The federal government wants to know more, and wants consumers to know more, about who owns  nursing homes. It is about time. And it may help identify some of the worst actors who pollute the nursing home industry. However, without easier access to this new information, I’m not sure how helpful it will be for prospective residents and their families.

At the same time it issued ownership and operator disclosure rules, the Department of Health and Human Services released an important paper on what we know now about nursing home ownership  and its relationship to quality care.

The Private Equity Myth

The paper was written by David Stevenson, chair of the department of health policy at the Vanderbilt University school of medicine, and colleagues. And it helps explode a myth that private equity firms—businesses that pool large amounts of capital from large investors  and rely heavily on debt financing– are the prime cause of poor nursing home quality.

The authors conclude that private equity facilities do suffer from lower quality than other for-profit facilities and that quality does decline after these firms acquire nursing homes. Those are important findings that support some previous studies but contradict others.

However, these firms own only a tiny, and shrinking, fraction of facilities—5 percent in 2022, or about 900 out of roughly 18,000 nursing homes. Real Estate Investment Trusts (REITs), privately-held or publicly-traded firms that invest in multiple properties, own about 9 percent, a share that has held relatively steady since 2019. They have similar quality issues.

By comparison, other non-PE, non-REIT for-profit chains owned about 6,800 facilities while about 3,200 were mom-and-pops. Roughly 3,500 were not-for-profits.

Data Problems

But there are important caveats. First, quality measures may themselves be unreliable. Like many studies, this one uses the government’s Nursing Home Compare five star rating system as a measure of quality. But it suffers from  significant gaps. For example, it does a better job measuring safety than patient and resident experience and overall quality.

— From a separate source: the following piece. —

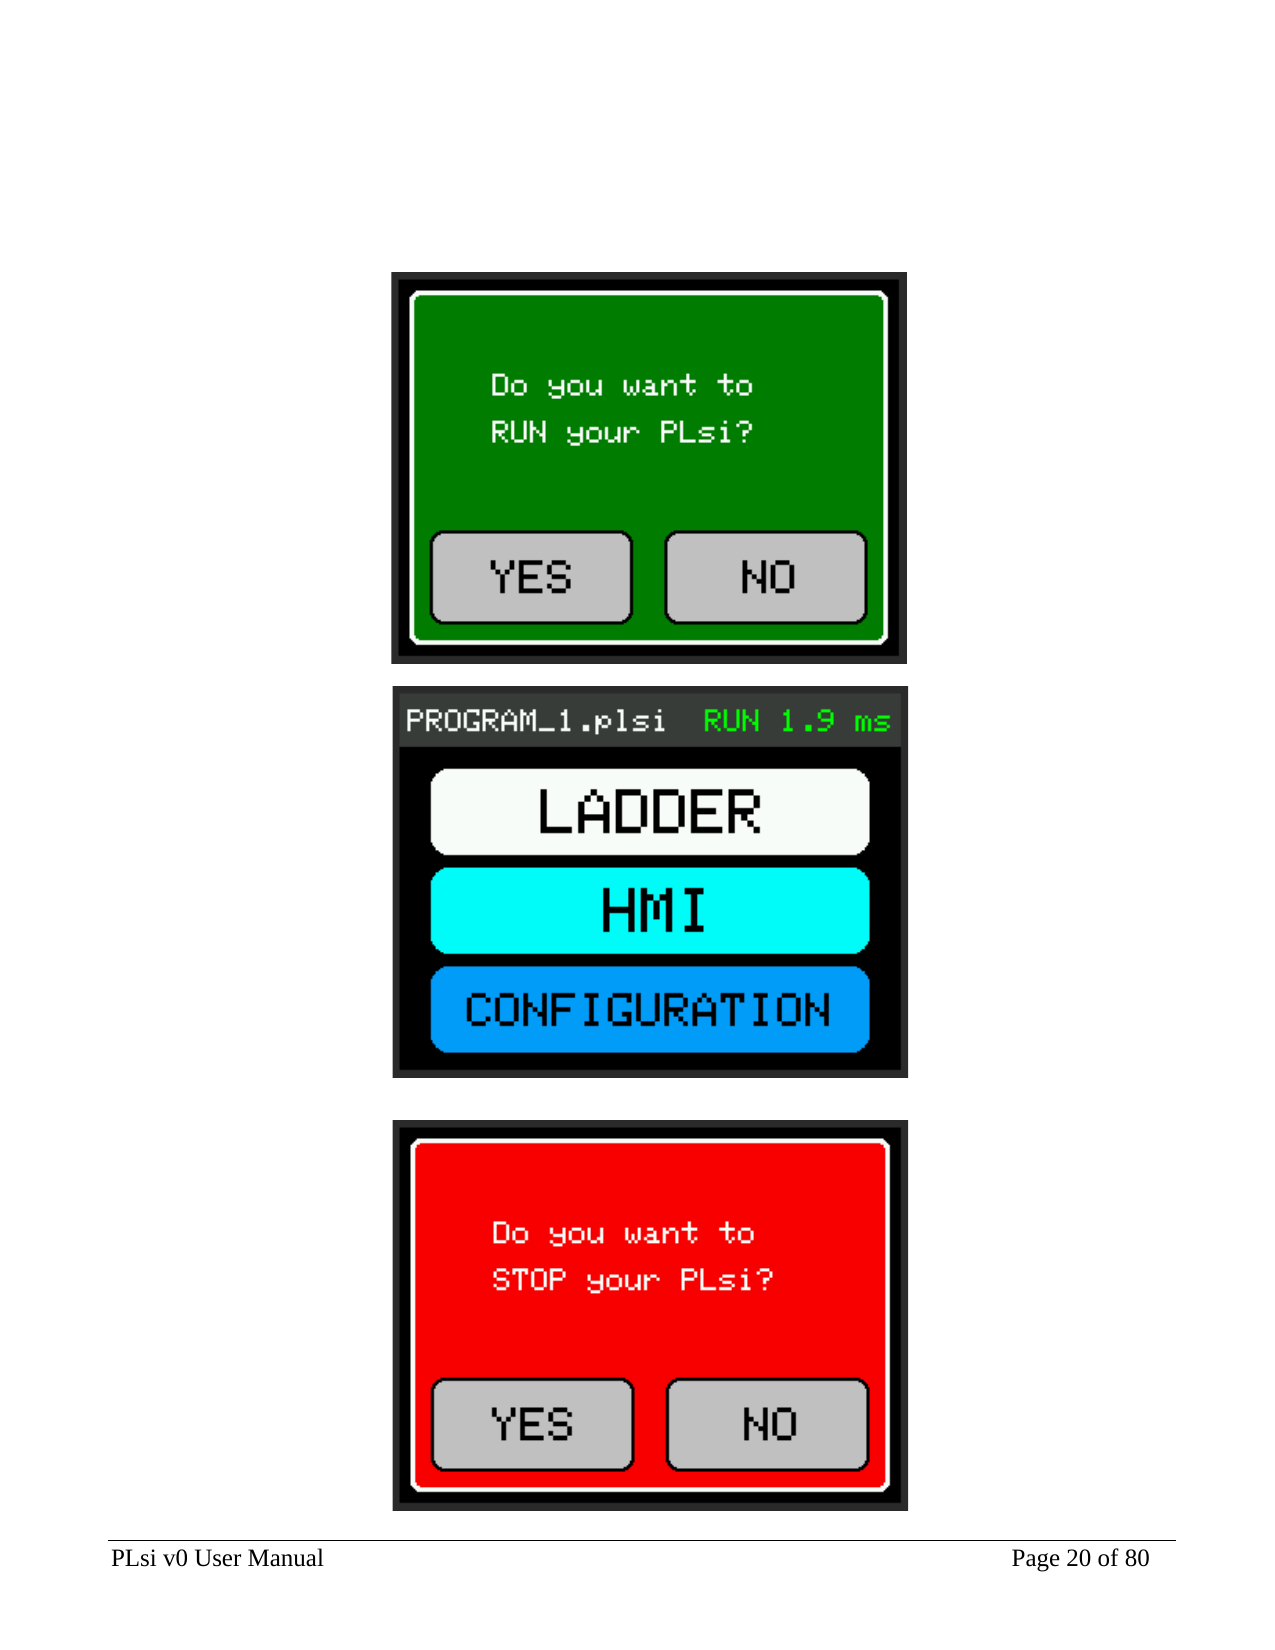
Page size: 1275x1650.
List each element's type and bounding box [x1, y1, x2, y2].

picture [392, 1120, 909, 1511]
picture [391, 272, 907, 664]
picture [392, 686, 909, 1078]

The authors also look at deficiencies reported by state inspectors. But they are inconsistent and have many other flaws.

Still, this study and others like it are a useful way to look broadly at the industry. But they are constructed by using multiple data sets (this paper uses six). And, crucially, it often is impossible for consumers to learn who owns a specific facility.

This is especially important when it comes to chain owners and operators. For example, when an owner with a terrible quality and safety record purchases a facility, the new acquisition likely is a quality timebomb. But currently consumers don’t know about the buyer’s track record. That matters since between 2016 and 2021, about 3,000 facilities changed hands.

Hard To Track

Tracking ownership is complicated for several reasons. Among them:

Often, owners don’t manage facilities. Many operators lease a facility from a REIT or other investor, or even from a separate company owned by the manager. But the key player is the operator, who makes day-to-day management decisions while the owner may do nothing more than collect lease payments. In the case of small chains or independent facilities, the owners and operators typically are the same. But not so with larger chains.

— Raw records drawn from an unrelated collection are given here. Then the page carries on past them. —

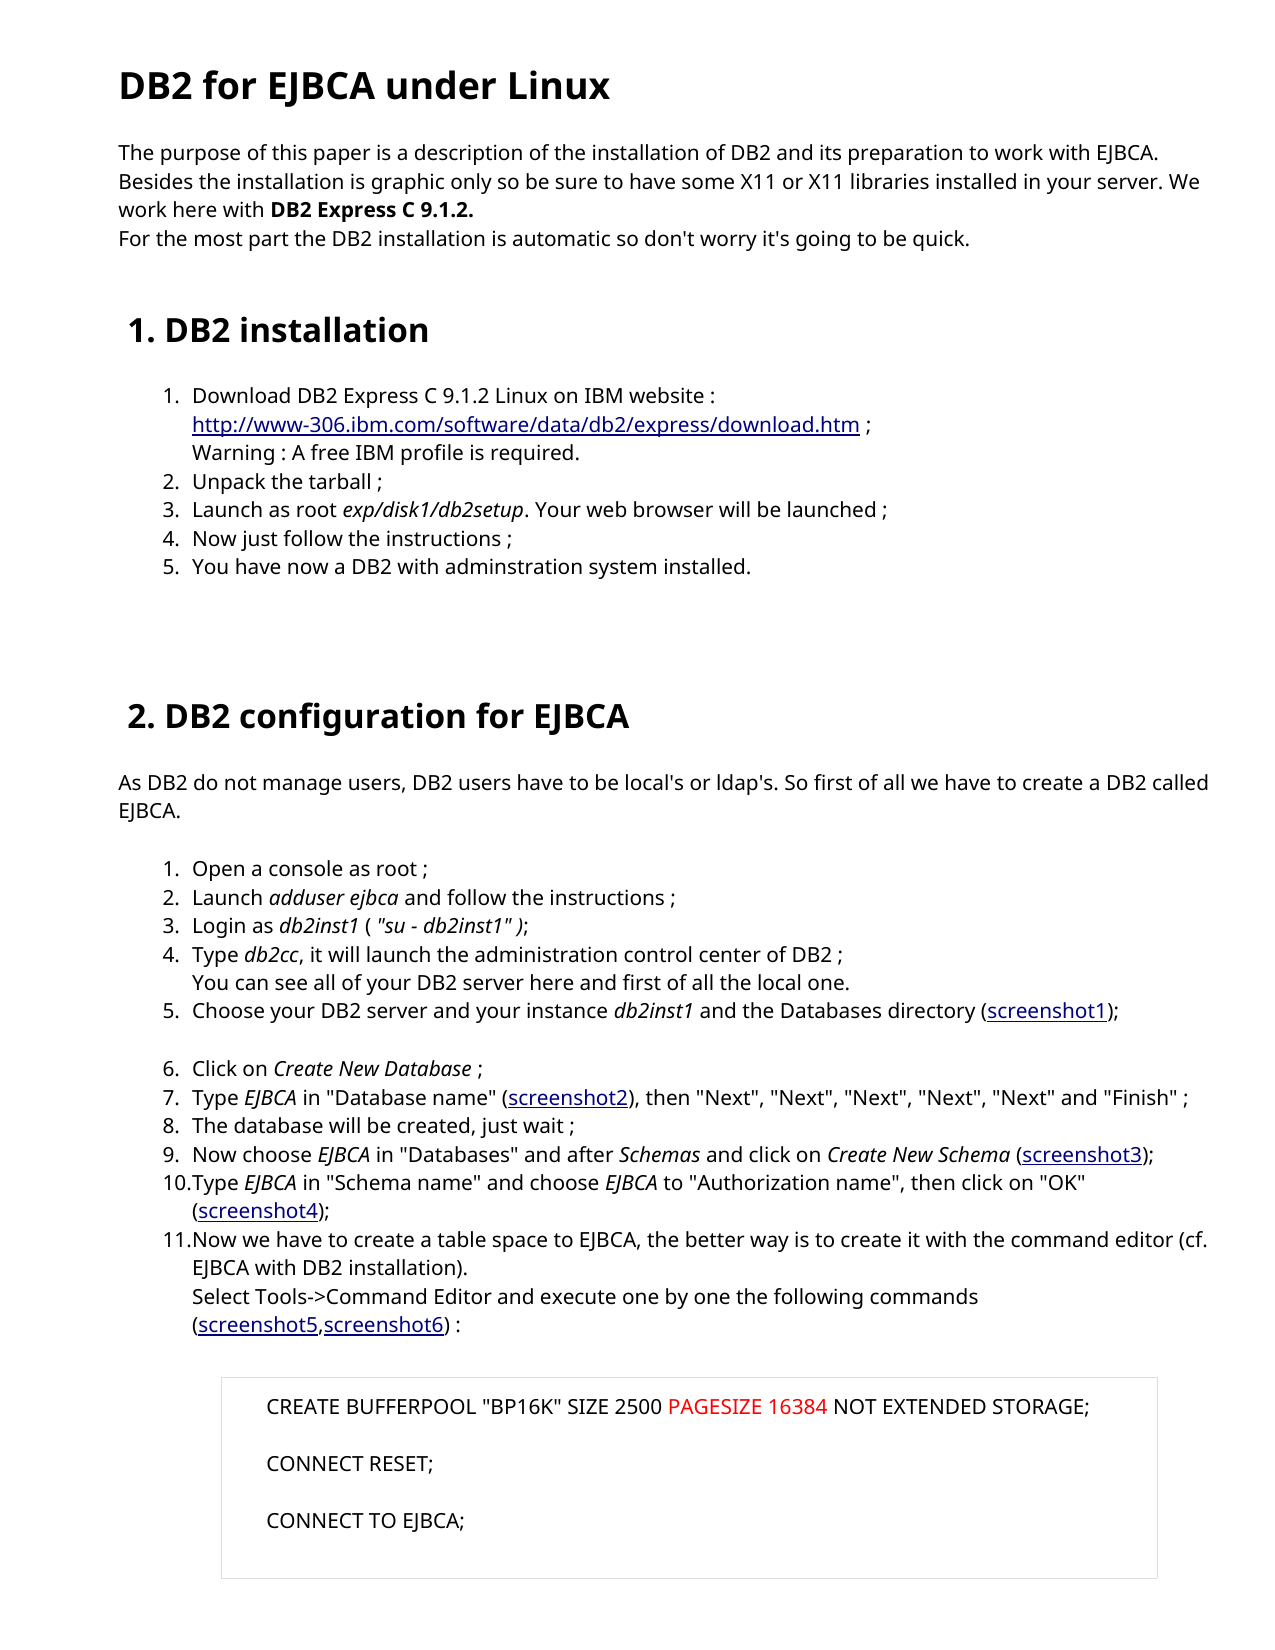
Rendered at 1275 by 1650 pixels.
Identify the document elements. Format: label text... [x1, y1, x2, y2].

list The database will be created, just wait ; [162, 1111, 1216, 1140]
list Launch as root exp/disk1/db2setup. Your web browser will be launched ; [162, 495, 1216, 524]
list Download DB2 Express C 9.1.2 Linux on IBM website : http://www-306.ibm.com/software/data/db2/express/download.htm ; Warning : A free IBM profile is required. [162, 382, 1216, 467]
text DB2 for EJBCA under Linux The purpose of this paper is a description of the installation of DB2 and its preparation to work with EJBCA. Besides the installation is graphic only so be sure to have some X11 or X11 libraries installed in your server. We work here with DB2 Express C 9.1.2. For the most part the DB2 installation is automatic so don't worry it's going to be quick. [118, 59, 1216, 252]
text As DB2 do not manage users, DB2 users have to be local's or ldap's. So first of all we have to create a DB2 called EJBCA. [118, 768, 1216, 825]
list Click on Create New Database ; [162, 1054, 1216, 1083]
list Launch adduser ejbca and follow the instructions ; [162, 883, 1216, 911]
list Now choose EJBCA in "Databases" and after Schemas and click on Create New Schema (screenshot3); [162, 1140, 1216, 1168]
list Choose your DB2 server and your instance db2inst1 and the Databases directory (screenshot1); [162, 997, 1216, 1025]
list You have now a DB2 with adminstration system installed. [162, 552, 1216, 581]
subtitle 1. DB2 installation [127, 307, 1207, 352]
list Now just follow the instructions ; [162, 524, 1216, 552]
list Login as db2inst1 ( "su - db2inst1" ); [162, 911, 1216, 940]
list CREATE BUFFERPOOL "BP16K" SIZE 2500 PAGESIZE 16384 NOT EXTENDED STORAGE; CONNECT RESET; CONNECT TO EJBCA; [222, 1378, 1157, 1578]
list Type EJBCA in "Database name" (screenshot2), then "Next", "Next", "Next", "Next", "Next" and "Finish" ; [162, 1083, 1216, 1111]
list Unpack the tarball ; [162, 467, 1216, 495]
subtitle 2. DB2 configuration for EJBCA [127, 693, 1207, 738]
list Now we have to create a table space to EJBCA, the better way is to create it with the command editor (cf. EJBCA with DB2 installation). Select Tools->Command Editor and execute one by one the following commands (screenshot5,screenshot6) : [162, 1225, 1216, 1339]
list Open a console as root ; [162, 854, 1216, 883]
list Type EJBCA in "Schema name" and choose EJBCA to "Authorization name", then click on "OK" (screenshot4); [162, 1168, 1216, 1225]
list Type db2cc, it will launch the administration control center of DB2 ; You can see all of your DB2 server here and first of all the local one. [162, 940, 1216, 997]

The other challenge is the ownership or operating structure itself. Often, chain facilities are controlled by limited partnerships that are owned by one or more other partnerships. That makes it extremely difficult to know who is in charge.

The new Centers for Medicare and Medicaid Services (CMS) rules require facilities to report their ownership, including names of officers, directors, and managers, when they first apply for Medicare or Medicaid payment, when they are recertified (usually every five years), and whenever they change ownership.

The new rule requires reporting by parties that have management or financial control over a facility, although CMS still must provide additional detail about which entities must be reported. It also defines private equity and REITs to help assure consistent reporting.

Consumer Access

CMS promises to make the information publicly available about a year after it is reported, though it does not say how. Unless this information is easily accessible and understandable, it will be of little use to consumers.

The Affordable Care Act of 2010 (Obamacare) required CMS to mandate more detailed ownership but the agency never finalized rules until now. Thus, it required only limited information from nursing home owners and did not make it available to consumers.

About 1.3 million Americans are residents or patients in nursing facilities, roughly half are long-stay residents and half receive time-limited post-hospitalization care such as rehab.

Surveys show consumers mostly pick facilities based on location—those closest to family members. But the more they know about quality and safety the better. And understanding who owns a facility can help inform those decisions, if only at the margin.